Exercise directions:
Every line in the data below that holds "Πρόεδρος" should be found and copied.

[Input data]

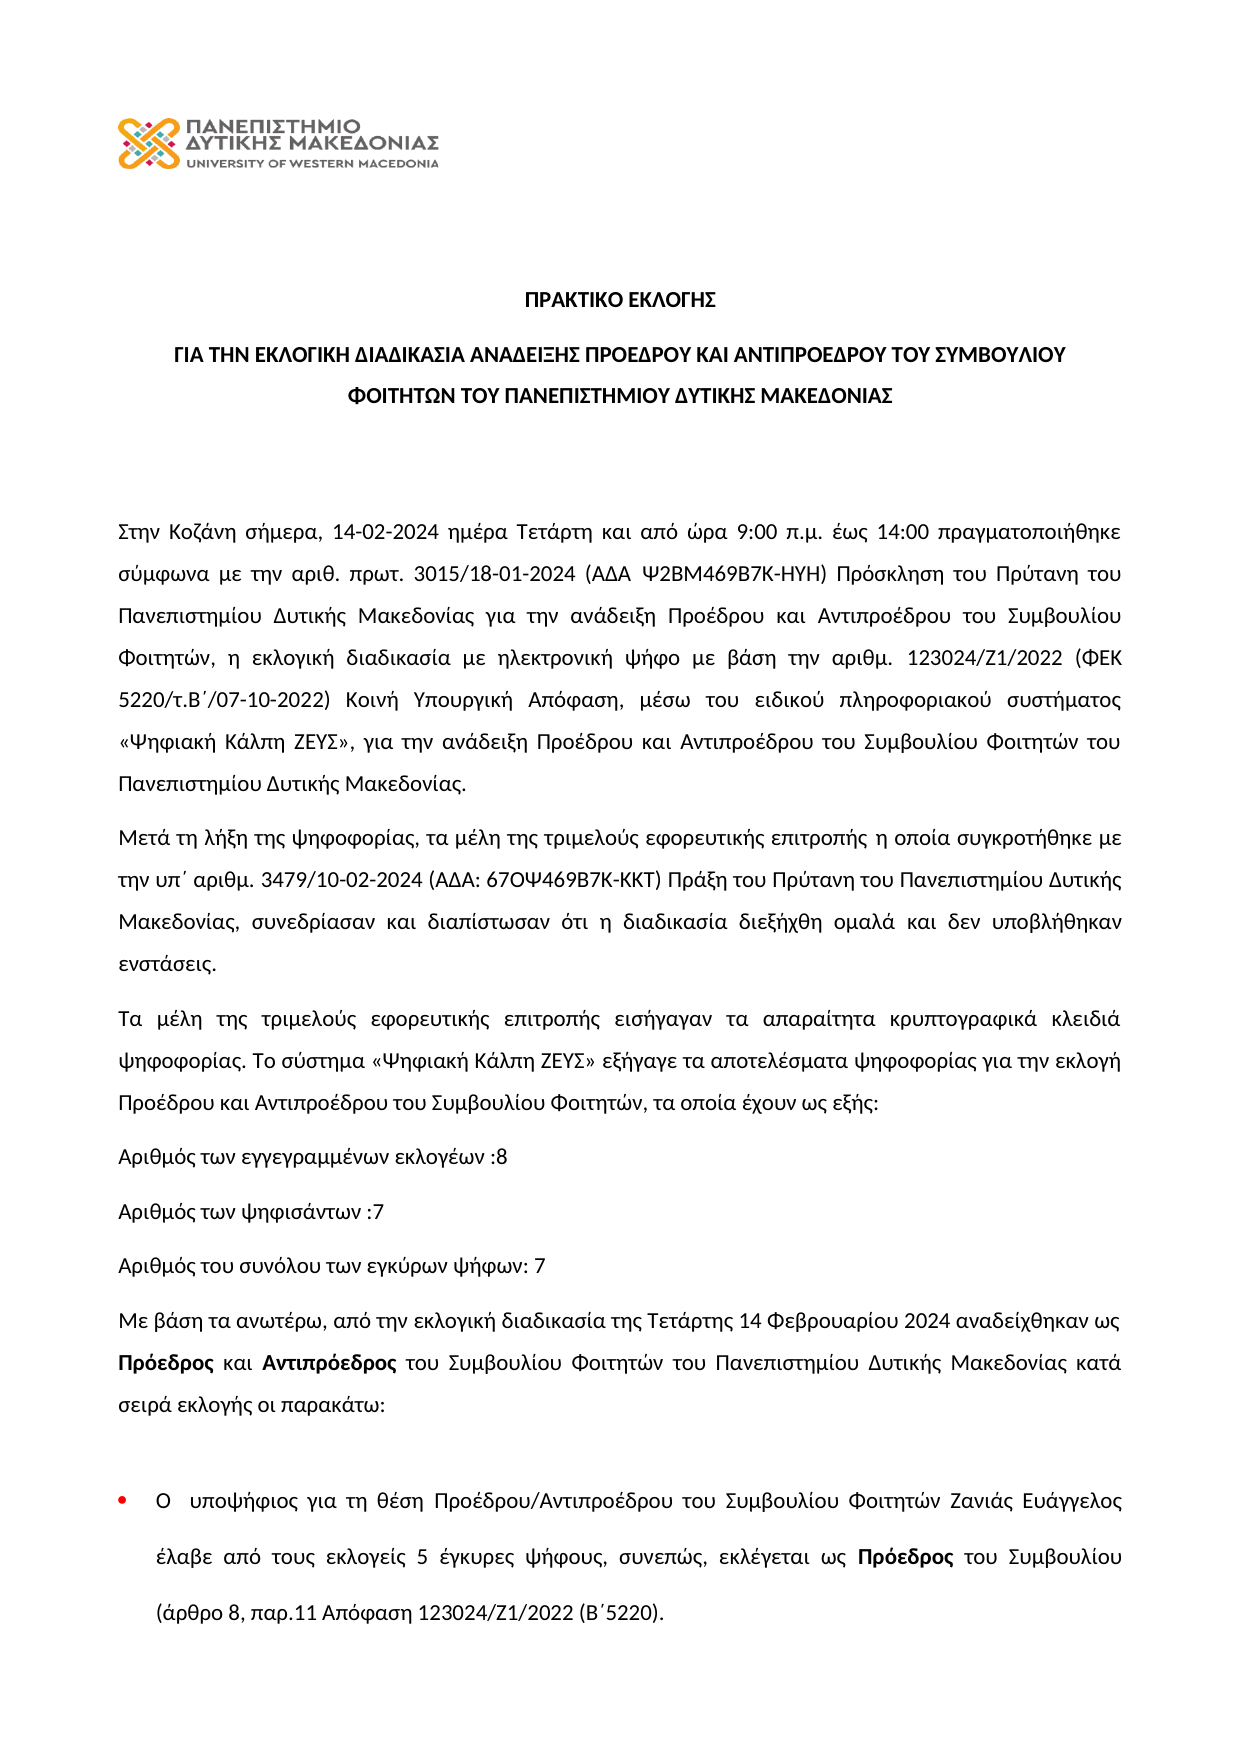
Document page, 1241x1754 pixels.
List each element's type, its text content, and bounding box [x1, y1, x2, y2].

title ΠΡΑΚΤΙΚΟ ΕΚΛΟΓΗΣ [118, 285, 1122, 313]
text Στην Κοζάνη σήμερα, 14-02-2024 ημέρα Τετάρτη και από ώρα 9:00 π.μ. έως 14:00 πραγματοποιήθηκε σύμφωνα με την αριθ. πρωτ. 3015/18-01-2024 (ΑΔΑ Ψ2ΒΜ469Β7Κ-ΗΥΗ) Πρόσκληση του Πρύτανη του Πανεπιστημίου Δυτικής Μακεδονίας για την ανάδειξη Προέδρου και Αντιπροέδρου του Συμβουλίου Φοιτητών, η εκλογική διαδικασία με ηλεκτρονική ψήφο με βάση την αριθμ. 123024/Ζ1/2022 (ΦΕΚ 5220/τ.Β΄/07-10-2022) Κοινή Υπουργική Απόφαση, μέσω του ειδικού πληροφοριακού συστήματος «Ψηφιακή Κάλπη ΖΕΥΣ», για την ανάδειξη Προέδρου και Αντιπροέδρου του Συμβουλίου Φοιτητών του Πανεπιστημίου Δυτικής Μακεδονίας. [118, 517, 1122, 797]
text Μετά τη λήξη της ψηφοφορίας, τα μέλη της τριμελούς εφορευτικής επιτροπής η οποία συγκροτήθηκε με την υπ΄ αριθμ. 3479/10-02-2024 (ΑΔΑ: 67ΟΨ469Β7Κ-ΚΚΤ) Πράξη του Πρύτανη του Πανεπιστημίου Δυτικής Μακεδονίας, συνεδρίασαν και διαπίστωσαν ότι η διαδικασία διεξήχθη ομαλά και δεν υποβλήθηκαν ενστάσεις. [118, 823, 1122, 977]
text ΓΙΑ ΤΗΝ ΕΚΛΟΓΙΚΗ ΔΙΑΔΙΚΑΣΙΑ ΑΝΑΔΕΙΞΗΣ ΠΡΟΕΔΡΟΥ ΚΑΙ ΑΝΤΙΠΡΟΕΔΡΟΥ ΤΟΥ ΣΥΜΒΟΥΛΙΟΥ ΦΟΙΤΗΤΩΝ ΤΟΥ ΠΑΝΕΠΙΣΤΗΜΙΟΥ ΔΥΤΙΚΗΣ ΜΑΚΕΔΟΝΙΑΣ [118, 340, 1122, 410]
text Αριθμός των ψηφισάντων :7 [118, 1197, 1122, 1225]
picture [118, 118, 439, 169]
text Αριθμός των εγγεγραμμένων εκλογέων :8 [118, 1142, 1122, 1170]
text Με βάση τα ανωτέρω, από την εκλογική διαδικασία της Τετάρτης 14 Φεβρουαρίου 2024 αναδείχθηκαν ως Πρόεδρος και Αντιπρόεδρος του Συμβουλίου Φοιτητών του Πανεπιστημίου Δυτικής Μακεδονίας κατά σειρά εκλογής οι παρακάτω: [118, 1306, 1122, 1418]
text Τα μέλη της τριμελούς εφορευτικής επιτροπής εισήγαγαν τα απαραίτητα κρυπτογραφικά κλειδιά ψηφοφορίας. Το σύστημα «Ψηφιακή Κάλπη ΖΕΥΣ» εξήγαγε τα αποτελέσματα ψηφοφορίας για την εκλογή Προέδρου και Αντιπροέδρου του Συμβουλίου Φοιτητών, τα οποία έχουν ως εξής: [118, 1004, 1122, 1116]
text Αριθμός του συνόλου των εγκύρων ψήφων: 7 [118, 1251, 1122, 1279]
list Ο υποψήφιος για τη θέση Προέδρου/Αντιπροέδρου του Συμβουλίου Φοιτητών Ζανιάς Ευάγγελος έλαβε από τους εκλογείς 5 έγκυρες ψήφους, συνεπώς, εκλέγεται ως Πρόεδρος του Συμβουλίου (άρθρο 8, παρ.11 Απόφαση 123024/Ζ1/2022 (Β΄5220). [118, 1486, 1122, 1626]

[/Input data]

Answer:
text Με βάση τα ανωτέρω, από την εκλογική διαδικασία της Τετάρτης 14 Φεβρουαρίου 2024 αναδείχθηκαν ως Πρόεδρος και Αντιπρόεδρος του Συμβουλίου Φοιτητών του Πανεπιστημίου Δυτικής Μακεδονίας κατά σειρά εκλογής οι παρακάτω: [118, 1306, 1122, 1418]
list Ο υποψήφιος για τη θέση Προέδρου/Αντιπροέδρου του Συμβουλίου Φοιτητών Ζανιάς Ευάγγελος έλαβε από τους εκλογείς 5 έγκυρες ψήφους, συνεπώς, εκλέγεται ως Πρόεδρος του Συμβουλίου (άρθρο 8, παρ.11 Απόφαση 123024/Ζ1/2022 (Β΄5220). [118, 1486, 1122, 1626]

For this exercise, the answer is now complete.